Assigned task: Which lines of the records contain the word "elbow"? Show each of them.

Per-instance keypoint data
• • • •

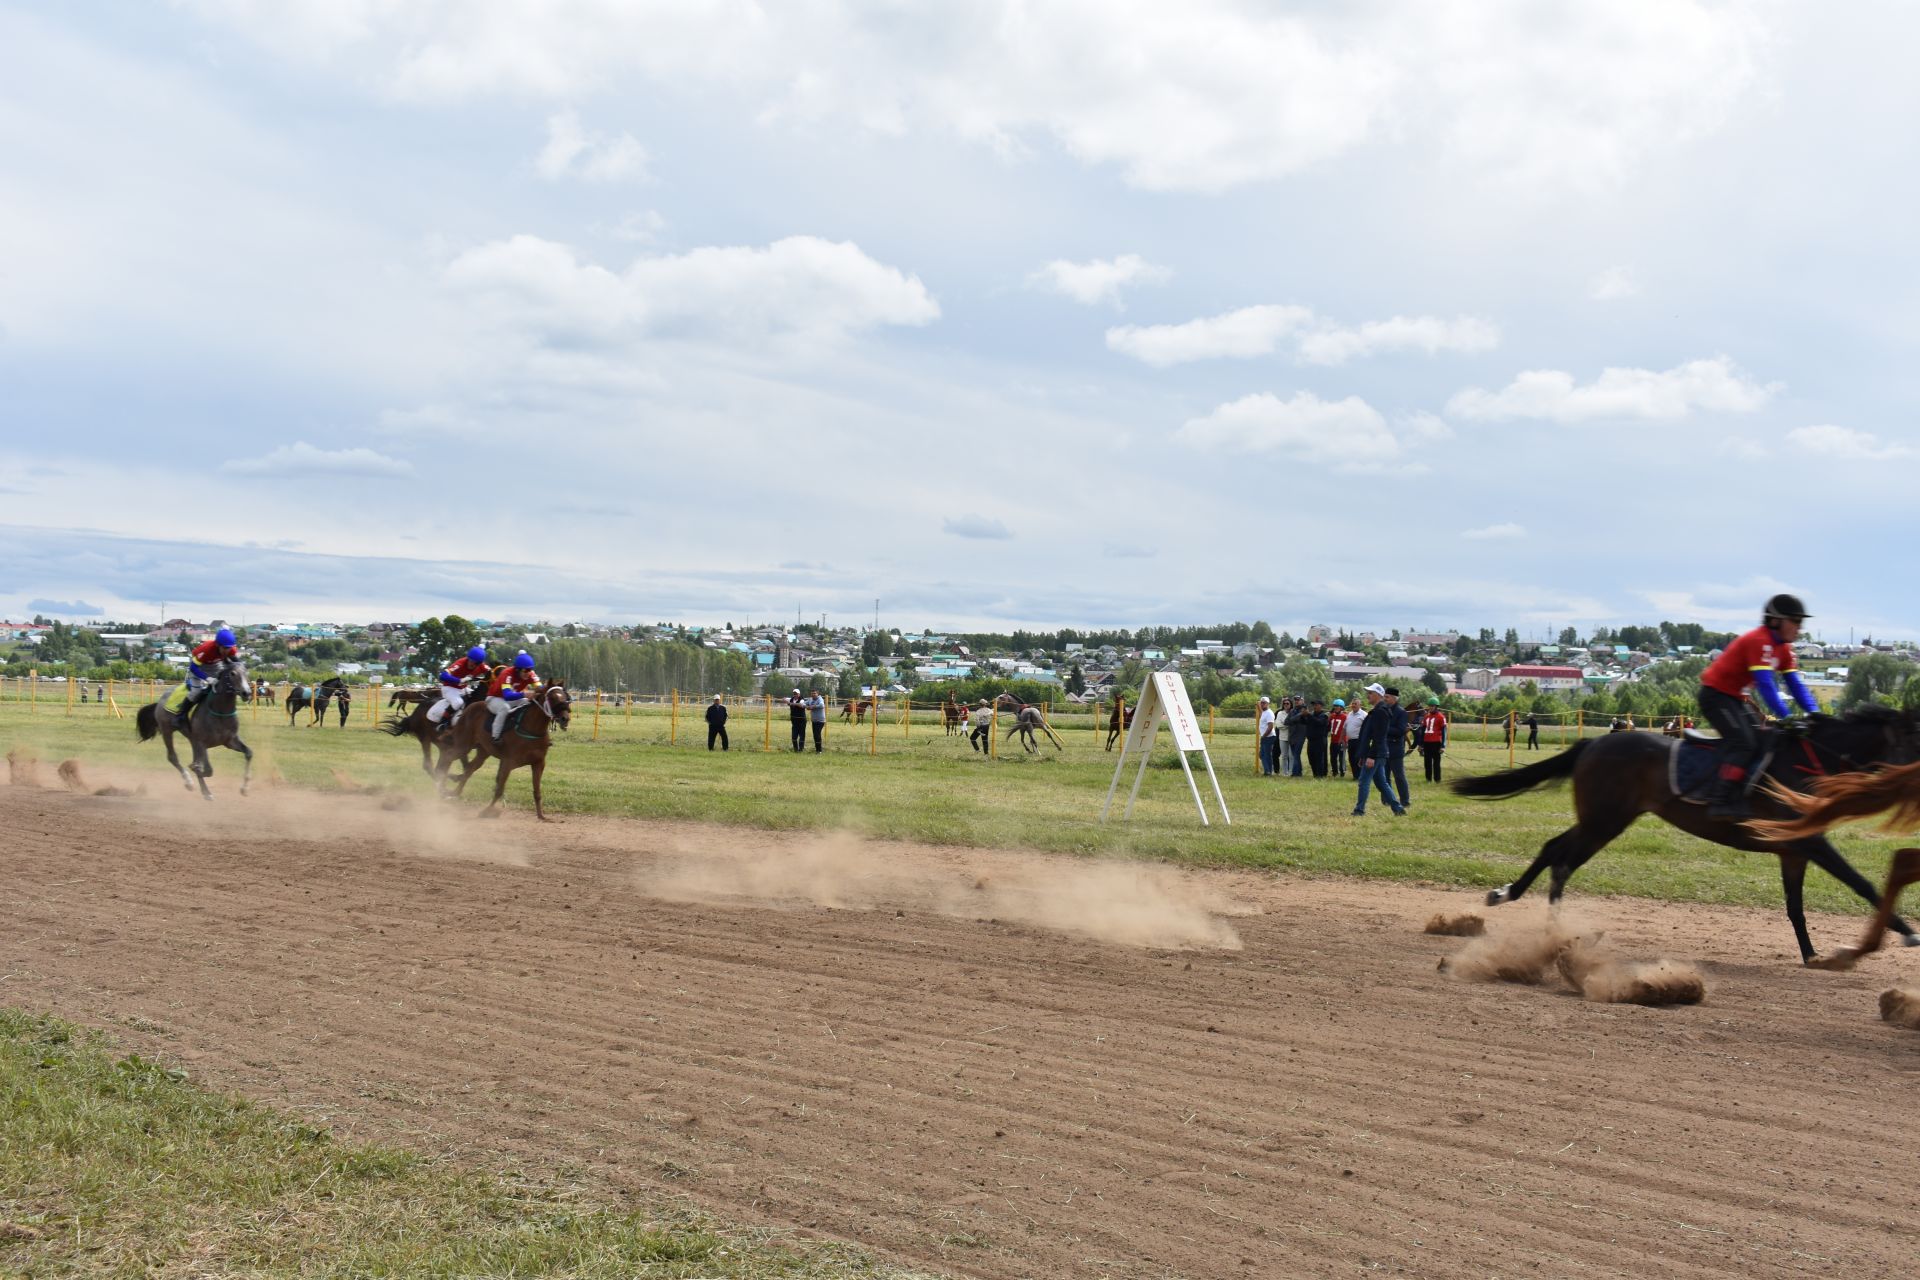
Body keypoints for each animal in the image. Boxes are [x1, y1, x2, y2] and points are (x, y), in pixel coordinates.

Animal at [437, 679, 572, 821]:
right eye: (552, 697)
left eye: (565, 697)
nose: (565, 718)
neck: (531, 729)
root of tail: (469, 708)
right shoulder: (508, 762)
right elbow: (499, 788)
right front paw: (487, 810)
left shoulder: (538, 763)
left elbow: (537, 791)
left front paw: (541, 815)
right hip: (463, 745)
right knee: (448, 756)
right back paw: (440, 781)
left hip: (483, 751)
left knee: (469, 768)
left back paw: (454, 791)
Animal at [1451, 706, 1920, 967]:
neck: (1810, 762)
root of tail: (1593, 744)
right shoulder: (1810, 842)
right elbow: (1861, 882)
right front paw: (1907, 932)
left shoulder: (1794, 851)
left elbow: (1796, 908)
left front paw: (1811, 955)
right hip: (1606, 820)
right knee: (1562, 858)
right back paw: (1543, 923)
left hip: (1604, 818)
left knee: (1555, 851)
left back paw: (1519, 903)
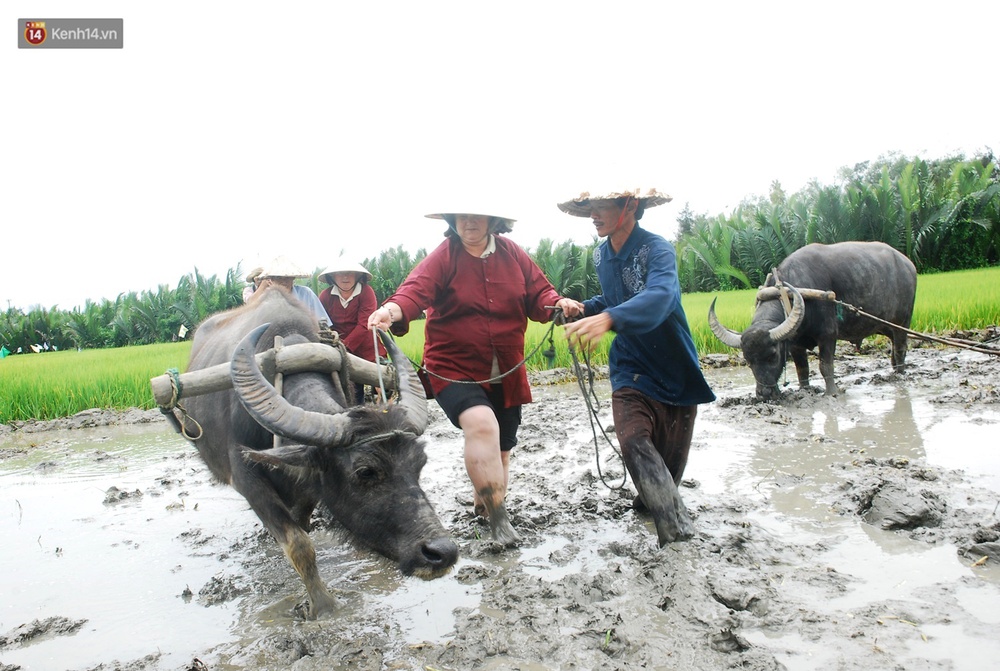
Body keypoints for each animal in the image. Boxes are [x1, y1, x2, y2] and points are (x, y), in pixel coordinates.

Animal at [169, 286, 458, 616]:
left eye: (419, 463)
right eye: (365, 471)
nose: (443, 551)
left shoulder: (309, 486)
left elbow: (303, 526)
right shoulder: (246, 478)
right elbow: (299, 544)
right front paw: (323, 605)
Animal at [712, 242, 916, 400]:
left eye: (773, 356)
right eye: (748, 360)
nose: (764, 395)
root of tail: (908, 264)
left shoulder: (828, 335)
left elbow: (825, 366)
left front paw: (831, 392)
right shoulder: (794, 343)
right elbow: (802, 369)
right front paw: (805, 389)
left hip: (902, 321)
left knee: (900, 347)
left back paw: (900, 374)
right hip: (885, 325)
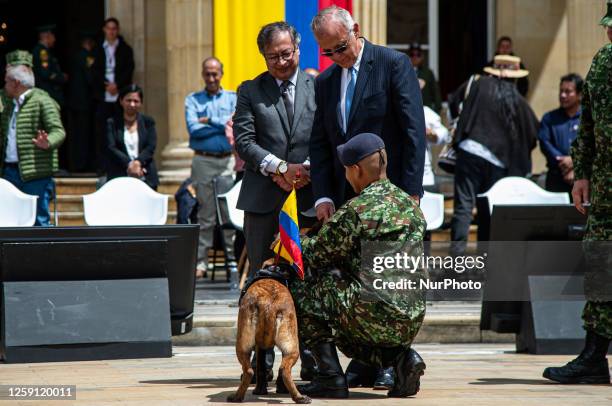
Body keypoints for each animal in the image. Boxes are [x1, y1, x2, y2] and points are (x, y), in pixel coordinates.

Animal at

• • • •

Problem solution:
right elbow: (499, 788)
left elbow: (537, 791)
right elbow: (1861, 882)
left elbow: (1796, 908)
left elbow: (303, 526)
right elbow: (299, 544)
left elbow: (825, 366)
right elbow: (802, 369)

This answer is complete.